Collected data
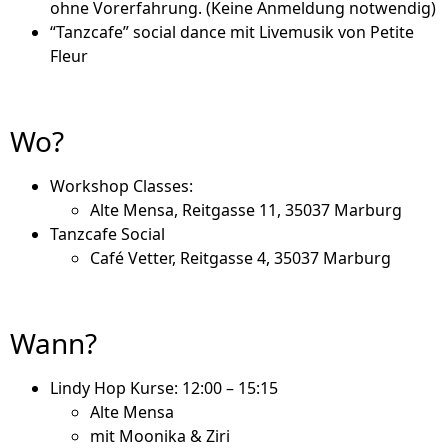
ohne Vorerfahrung. (Keine Anmeldung notwendig)
“Tanzcafe” social dance mit Livemusik von Petite
Fleur
Wo?
Workshop Classes:
Alte Mensa, Reitgasse 11, 35037 Marburg
Tanzcafe Social
Café Vetter, Reitgasse 4, 35037 Marburg
Wann?
Lindy Hop Kurse: 12:00 – 15:15
Alte Mensa
mit Moonika & Ziri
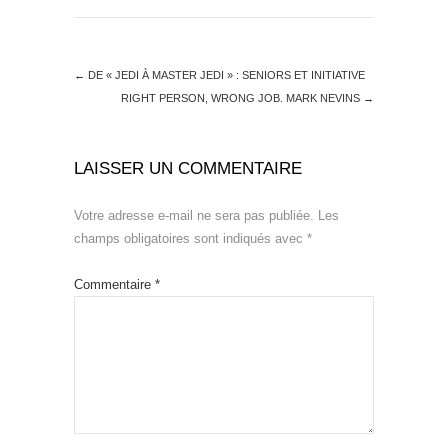
←
DE « JEDI À MASTER JEDI » : SENIORS ET INITIATIVE
RIGHT PERSON, WRONG JOB. MARK NEVINS
→
LAISSER UN COMMENTAIRE
Votre adresse e-mail ne sera pas publiée.
Les
champs obligatoires sont indiqués avec
*
Commentaire
*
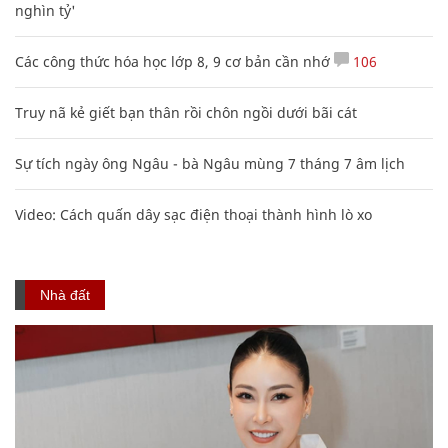
nghìn tỷ'
Các công thức hóa học lớp 8, 9 cơ bản cần nhớ
106
Truy nã kẻ giết bạn thân rồi chôn ngồi dưới bãi cát
Sự tích ngày ông Ngâu - bà Ngâu mùng 7 tháng 7 âm lịch
Video: Cách quấn dây sạc điện thoại thành hình lò xo
Nhà đất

PROBLEM.
Write out the text read from all the items above as a numbered list with one line per entry, skipping any blank lines. Leave the pictures out of your answer.

RESPONSE BOX.
1. ohne Vorerfahrung. (Keine Anmeldung notwendig)
2. “Tanzcafe” social dance mit Livemusik von Petite
3. Fleur
4. Wo?
5. Workshop Classes:
6. Alte Mensa, Reitgasse 11, 35037 Marburg
7. Tanzcafe Social
8. Café Vetter, Reitgasse 4, 35037 Marburg
9. Wann?
10. Lindy Hop Kurse: 12:00 – 15:15
11. Alte Mensa
12. mit Moonika & Ziri
13. ←
14. DE « JEDI À MASTER JEDI » : SENIORS ET INITIATIVE
15. RIGHT PERSON, WRONG JOB. MARK NEVINS
16. →
17. LAISSER UN COMMENTAIRE
18. Votre adresse e-mail ne sera pas publiée.
19. Les
20. champs obligatoires sont indiqués avec
21. *
22. Commentaire
23. *
24. nghìn tỷ'
25. Các công thức hóa học lớp 8, 9 cơ bản cần nhớ
26. 106
27. Truy nã kẻ giết bạn thân rồi chôn ngồi dưới bãi cát
28. Sự tích ngày ông Ngâu - bà Ngâu mùng 7 tháng 7 âm lịch
29. Video: Cách quấn dây sạc điện thoại thành hình lò xo
30. Nhà đất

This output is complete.